Task requirements:
Write out again, exactly, the lines below starting at the one with "pencil case: present" and ending at the one with "pendulum clock: present".

^^^^

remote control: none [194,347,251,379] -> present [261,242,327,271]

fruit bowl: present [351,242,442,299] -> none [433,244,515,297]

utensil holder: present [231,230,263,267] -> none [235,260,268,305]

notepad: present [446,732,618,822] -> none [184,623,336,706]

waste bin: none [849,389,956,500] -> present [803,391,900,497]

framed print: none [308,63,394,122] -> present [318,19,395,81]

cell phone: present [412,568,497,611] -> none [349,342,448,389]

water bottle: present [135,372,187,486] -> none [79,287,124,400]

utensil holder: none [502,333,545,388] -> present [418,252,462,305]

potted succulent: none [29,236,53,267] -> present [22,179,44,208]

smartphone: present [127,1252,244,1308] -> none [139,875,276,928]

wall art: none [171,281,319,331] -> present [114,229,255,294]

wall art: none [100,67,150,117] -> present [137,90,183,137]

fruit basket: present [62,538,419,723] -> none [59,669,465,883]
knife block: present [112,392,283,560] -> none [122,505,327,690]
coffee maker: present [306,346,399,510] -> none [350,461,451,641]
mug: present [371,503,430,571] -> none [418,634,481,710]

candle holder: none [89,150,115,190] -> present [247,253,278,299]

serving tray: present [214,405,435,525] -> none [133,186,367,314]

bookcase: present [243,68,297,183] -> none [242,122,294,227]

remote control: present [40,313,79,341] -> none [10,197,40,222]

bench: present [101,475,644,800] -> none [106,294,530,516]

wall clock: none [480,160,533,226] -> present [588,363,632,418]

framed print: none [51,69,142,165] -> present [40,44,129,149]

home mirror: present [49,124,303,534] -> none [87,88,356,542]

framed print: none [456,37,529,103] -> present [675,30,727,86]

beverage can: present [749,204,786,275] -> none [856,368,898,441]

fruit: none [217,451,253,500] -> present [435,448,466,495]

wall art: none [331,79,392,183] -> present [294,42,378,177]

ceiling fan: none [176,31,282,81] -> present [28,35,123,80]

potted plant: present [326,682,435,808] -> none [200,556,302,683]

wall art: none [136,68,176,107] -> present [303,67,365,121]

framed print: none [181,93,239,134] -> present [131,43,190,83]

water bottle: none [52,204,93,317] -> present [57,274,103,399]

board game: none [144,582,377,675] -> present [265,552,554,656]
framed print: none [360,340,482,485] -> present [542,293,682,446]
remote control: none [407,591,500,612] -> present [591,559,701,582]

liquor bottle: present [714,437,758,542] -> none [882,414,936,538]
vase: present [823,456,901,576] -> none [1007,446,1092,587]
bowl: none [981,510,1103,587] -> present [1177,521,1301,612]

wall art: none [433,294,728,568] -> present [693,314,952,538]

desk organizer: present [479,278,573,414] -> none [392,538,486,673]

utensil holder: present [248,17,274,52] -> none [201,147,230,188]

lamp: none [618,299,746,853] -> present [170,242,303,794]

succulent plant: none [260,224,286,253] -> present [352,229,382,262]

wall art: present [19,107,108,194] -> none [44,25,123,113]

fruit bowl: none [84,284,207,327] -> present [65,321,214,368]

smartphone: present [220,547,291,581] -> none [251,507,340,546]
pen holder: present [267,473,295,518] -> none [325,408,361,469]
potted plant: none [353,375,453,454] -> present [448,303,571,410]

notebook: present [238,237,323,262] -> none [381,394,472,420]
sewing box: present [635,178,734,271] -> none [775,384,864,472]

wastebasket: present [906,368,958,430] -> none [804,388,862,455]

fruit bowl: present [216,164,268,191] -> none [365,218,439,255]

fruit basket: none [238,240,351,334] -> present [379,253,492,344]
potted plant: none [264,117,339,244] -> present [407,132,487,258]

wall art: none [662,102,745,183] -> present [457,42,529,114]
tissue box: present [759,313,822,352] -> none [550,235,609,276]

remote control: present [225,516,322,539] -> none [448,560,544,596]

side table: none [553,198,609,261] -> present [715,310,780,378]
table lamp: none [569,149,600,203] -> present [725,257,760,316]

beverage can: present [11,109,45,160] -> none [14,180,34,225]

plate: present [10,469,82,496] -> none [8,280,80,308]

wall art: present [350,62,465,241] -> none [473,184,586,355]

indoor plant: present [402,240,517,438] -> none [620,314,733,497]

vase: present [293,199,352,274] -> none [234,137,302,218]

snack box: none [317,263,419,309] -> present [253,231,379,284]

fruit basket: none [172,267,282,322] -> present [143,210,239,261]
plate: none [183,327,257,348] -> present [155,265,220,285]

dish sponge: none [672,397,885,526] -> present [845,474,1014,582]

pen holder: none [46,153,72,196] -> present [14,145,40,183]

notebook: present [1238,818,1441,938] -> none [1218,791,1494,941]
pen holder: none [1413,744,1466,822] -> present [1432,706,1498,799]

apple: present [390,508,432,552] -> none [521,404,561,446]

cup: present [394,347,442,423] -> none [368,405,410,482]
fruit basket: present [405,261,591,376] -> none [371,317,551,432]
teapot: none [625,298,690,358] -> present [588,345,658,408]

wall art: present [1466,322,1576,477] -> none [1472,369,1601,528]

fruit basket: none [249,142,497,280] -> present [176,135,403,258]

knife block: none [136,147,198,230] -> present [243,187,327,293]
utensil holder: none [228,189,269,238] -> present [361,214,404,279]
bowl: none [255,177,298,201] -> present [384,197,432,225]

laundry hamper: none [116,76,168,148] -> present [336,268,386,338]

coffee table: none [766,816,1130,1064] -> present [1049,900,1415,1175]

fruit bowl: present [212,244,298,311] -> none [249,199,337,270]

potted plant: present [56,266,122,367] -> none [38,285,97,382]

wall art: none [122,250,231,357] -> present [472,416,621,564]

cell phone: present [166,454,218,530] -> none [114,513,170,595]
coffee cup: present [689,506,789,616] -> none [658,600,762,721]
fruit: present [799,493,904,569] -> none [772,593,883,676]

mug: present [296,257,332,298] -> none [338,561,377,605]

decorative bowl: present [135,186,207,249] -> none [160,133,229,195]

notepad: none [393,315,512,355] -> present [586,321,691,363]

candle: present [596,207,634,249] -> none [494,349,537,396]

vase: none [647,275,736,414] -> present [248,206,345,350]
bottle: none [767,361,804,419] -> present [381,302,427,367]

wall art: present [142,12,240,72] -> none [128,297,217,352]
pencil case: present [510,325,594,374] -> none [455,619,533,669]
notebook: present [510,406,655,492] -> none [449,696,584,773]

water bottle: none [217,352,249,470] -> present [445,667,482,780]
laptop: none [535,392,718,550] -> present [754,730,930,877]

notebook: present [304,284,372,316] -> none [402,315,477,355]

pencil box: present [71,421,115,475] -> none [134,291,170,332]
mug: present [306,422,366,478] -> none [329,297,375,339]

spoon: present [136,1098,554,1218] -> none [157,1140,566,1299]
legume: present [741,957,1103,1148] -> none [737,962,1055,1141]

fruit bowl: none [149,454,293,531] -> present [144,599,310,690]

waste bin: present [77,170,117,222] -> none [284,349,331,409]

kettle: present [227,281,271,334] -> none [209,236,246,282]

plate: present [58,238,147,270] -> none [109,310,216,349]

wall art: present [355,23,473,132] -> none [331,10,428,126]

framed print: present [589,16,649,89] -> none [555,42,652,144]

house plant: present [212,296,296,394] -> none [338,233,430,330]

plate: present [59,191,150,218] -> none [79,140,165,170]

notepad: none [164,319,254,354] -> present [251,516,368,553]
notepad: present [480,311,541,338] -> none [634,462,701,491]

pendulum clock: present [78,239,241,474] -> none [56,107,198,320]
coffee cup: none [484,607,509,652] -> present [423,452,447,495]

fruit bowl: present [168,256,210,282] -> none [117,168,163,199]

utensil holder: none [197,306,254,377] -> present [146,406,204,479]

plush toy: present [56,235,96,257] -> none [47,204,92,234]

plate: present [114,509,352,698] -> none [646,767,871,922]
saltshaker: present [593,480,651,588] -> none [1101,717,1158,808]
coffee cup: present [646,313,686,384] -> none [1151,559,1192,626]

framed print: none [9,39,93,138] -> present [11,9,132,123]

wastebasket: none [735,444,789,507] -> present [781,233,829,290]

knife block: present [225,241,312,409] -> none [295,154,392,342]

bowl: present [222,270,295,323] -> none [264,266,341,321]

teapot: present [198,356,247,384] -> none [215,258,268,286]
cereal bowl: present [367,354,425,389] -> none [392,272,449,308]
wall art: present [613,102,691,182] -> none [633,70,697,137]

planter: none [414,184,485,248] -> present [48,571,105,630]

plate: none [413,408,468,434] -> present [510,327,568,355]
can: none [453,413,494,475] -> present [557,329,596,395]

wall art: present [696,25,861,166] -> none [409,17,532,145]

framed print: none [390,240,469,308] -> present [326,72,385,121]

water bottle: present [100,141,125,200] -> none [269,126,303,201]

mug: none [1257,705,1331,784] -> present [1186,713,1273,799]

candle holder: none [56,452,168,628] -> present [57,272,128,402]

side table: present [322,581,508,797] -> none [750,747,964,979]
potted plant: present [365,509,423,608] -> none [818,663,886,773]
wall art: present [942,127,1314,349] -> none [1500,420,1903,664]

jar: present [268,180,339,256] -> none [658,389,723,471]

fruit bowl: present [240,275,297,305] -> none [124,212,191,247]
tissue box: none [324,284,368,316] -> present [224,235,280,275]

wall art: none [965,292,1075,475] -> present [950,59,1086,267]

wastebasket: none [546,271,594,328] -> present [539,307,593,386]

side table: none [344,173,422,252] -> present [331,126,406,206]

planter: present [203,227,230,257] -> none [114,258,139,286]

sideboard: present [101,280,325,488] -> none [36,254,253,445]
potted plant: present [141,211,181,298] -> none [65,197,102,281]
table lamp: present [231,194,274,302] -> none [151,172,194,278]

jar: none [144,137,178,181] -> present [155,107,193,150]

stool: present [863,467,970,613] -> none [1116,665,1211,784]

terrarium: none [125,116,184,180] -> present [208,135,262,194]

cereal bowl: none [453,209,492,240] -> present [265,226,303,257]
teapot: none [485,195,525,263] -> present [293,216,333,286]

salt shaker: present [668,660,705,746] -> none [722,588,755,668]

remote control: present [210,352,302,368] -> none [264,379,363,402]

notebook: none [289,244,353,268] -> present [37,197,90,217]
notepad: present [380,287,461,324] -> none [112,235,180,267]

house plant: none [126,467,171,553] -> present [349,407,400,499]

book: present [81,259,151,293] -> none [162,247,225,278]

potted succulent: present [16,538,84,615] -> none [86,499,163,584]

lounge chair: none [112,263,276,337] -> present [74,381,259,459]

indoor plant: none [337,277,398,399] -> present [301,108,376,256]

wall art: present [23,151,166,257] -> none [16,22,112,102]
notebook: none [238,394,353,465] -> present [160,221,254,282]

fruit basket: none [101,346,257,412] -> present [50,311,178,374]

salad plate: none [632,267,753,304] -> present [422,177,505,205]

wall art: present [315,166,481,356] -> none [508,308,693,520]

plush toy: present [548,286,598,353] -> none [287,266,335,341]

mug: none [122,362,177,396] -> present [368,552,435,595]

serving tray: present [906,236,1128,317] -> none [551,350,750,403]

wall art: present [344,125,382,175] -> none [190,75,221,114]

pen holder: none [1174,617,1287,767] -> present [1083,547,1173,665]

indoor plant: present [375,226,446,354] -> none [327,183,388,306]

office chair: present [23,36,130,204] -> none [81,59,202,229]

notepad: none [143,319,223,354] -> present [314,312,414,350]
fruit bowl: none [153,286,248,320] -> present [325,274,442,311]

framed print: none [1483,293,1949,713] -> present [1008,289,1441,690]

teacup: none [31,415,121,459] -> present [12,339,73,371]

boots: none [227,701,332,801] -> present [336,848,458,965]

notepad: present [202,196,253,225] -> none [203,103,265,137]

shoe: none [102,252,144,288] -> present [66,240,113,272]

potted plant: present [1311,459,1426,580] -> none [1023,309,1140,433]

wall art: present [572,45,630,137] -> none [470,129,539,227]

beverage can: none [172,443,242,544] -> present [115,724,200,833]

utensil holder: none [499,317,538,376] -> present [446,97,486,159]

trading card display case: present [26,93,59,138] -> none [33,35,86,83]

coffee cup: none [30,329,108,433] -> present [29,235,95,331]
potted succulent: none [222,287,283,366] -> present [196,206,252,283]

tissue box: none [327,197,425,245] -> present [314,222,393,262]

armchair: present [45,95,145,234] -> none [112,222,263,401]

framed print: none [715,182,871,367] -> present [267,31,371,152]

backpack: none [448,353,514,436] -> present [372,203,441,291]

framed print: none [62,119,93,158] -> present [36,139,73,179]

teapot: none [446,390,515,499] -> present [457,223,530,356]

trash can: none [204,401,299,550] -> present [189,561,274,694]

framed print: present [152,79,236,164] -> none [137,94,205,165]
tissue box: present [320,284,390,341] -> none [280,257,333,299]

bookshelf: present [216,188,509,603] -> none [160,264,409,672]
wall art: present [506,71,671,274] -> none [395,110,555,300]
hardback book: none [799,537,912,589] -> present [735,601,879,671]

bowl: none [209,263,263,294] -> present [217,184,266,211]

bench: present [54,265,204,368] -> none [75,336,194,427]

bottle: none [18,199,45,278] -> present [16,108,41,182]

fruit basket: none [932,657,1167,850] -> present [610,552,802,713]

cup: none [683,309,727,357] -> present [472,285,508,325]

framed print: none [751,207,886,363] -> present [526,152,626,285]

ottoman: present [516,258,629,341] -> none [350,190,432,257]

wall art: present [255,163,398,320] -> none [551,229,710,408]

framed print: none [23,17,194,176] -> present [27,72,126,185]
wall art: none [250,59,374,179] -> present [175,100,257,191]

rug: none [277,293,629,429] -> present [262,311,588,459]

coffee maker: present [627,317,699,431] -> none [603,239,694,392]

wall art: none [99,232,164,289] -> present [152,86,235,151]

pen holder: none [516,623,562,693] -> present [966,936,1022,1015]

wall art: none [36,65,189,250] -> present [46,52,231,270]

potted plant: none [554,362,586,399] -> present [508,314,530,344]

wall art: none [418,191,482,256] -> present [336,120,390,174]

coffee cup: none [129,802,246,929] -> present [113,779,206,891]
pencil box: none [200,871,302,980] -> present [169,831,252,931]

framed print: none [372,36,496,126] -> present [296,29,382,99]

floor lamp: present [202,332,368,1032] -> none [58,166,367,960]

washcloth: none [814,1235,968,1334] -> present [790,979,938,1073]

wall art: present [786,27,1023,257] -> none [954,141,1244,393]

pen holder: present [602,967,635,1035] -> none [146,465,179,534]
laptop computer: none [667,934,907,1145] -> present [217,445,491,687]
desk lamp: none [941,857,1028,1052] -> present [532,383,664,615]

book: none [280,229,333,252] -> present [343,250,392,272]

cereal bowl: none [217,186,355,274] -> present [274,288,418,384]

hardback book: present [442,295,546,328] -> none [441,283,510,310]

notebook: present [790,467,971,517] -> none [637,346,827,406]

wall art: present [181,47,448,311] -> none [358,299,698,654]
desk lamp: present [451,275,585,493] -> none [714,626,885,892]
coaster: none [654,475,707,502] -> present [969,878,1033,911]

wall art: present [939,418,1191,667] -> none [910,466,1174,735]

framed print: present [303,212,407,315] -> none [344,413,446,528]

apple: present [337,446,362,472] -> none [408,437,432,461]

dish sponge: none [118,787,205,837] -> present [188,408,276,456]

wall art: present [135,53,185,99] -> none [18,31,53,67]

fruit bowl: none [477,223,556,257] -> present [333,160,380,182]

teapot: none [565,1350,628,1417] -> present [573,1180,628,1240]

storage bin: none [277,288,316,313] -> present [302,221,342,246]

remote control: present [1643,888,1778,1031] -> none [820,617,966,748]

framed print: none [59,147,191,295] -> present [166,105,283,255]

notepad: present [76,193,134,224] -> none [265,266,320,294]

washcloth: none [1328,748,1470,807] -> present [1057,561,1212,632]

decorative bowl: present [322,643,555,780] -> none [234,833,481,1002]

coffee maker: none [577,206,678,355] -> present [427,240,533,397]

^^^^

Response for this exercise:
pencil case: present [510,325,594,374] -> none [455,619,533,669]
notebook: present [510,406,655,492] -> none [449,696,584,773]

water bottle: none [217,352,249,470] -> present [445,667,482,780]
laptop: none [535,392,718,550] -> present [754,730,930,877]

notebook: present [304,284,372,316] -> none [402,315,477,355]

pencil box: present [71,421,115,475] -> none [134,291,170,332]
mug: present [306,422,366,478] -> none [329,297,375,339]

spoon: present [136,1098,554,1218] -> none [157,1140,566,1299]
legume: present [741,957,1103,1148] -> none [737,962,1055,1141]

fruit bowl: none [149,454,293,531] -> present [144,599,310,690]

waste bin: present [77,170,117,222] -> none [284,349,331,409]

kettle: present [227,281,271,334] -> none [209,236,246,282]

plate: present [58,238,147,270] -> none [109,310,216,349]

wall art: present [355,23,473,132] -> none [331,10,428,126]

framed print: present [589,16,649,89] -> none [555,42,652,144]

house plant: present [212,296,296,394] -> none [338,233,430,330]

plate: present [59,191,150,218] -> none [79,140,165,170]

notepad: none [164,319,254,354] -> present [251,516,368,553]
notepad: present [480,311,541,338] -> none [634,462,701,491]

pendulum clock: present [78,239,241,474] -> none [56,107,198,320]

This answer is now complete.